- Born: 1914 France
- Other names: Maturette
- Occupation: Criminal
- Known for: Prison sentence with Henri Charrière

= André Maturette =

French criminal and Papillon character (born 1914)

André Maturette (born 1914) was a prisoner in the French Guiana prison colony of Devil's Island who attempted to escape with Henri Charrière and Joanes Clousiot.

==Biography==
Maturette was born in France and was arrested in 1932 when he was seventeen for the murder of a taxi cab driver. He was originally sentenced to death by guillotine, but was later sentenced to life because of his young age.

In early 1933, Maturette was sent to the penal colony in French Guiana where he met Charrière and Joanes Clousiot, with whom he would eventually escape. In the early morning hours of 28 November 1933 the three escaped from the hospital in Cayenne prison and went to a leper colony, buying a boat from the lepers led by Toussaint.

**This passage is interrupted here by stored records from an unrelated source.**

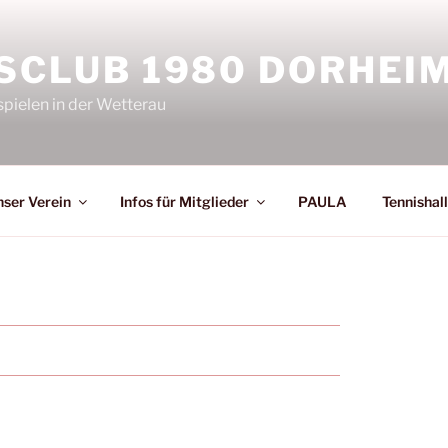
SCLUB 1980 DORHEIM 
spielen in der Wetterau
ser Verein
Infos für Mitglieder
PAULA
Tennishal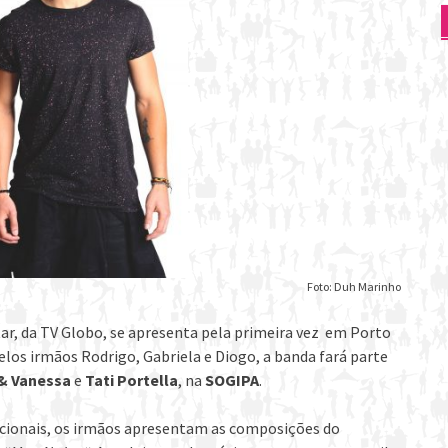
Foto: Duh Marinho
ar, da TV Globo, se apresenta pela primeira vez em Porto
elos irmãos Rodrigo, Gabriela e Diogo, a banda fará parte
& Vanessa
e
Tati Portella
, na
SOGIPA
.
acionais, os irmãos apresentam as composições do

Eventually, they were all recaptured in Colombia, and were returned to French authorities who sentenced them to two years solitary confinement. Clousiot died shortly after being released from solitary. Charrière survived solitary confinement and successfully escaped from Devil's Island on a bag of coconuts, while Maturette stayed in Royale working in the hospital.

In the 1950s, Maturette was living and married in Venezuela. In the 1973 film Papillon, he was portrayed by Robert Deman. In the 2017 film adaptation of the same name, directed by Michael Noer, Maturette (played by Joel Basman) is shot by Colombian policemen after having escaped to a native village.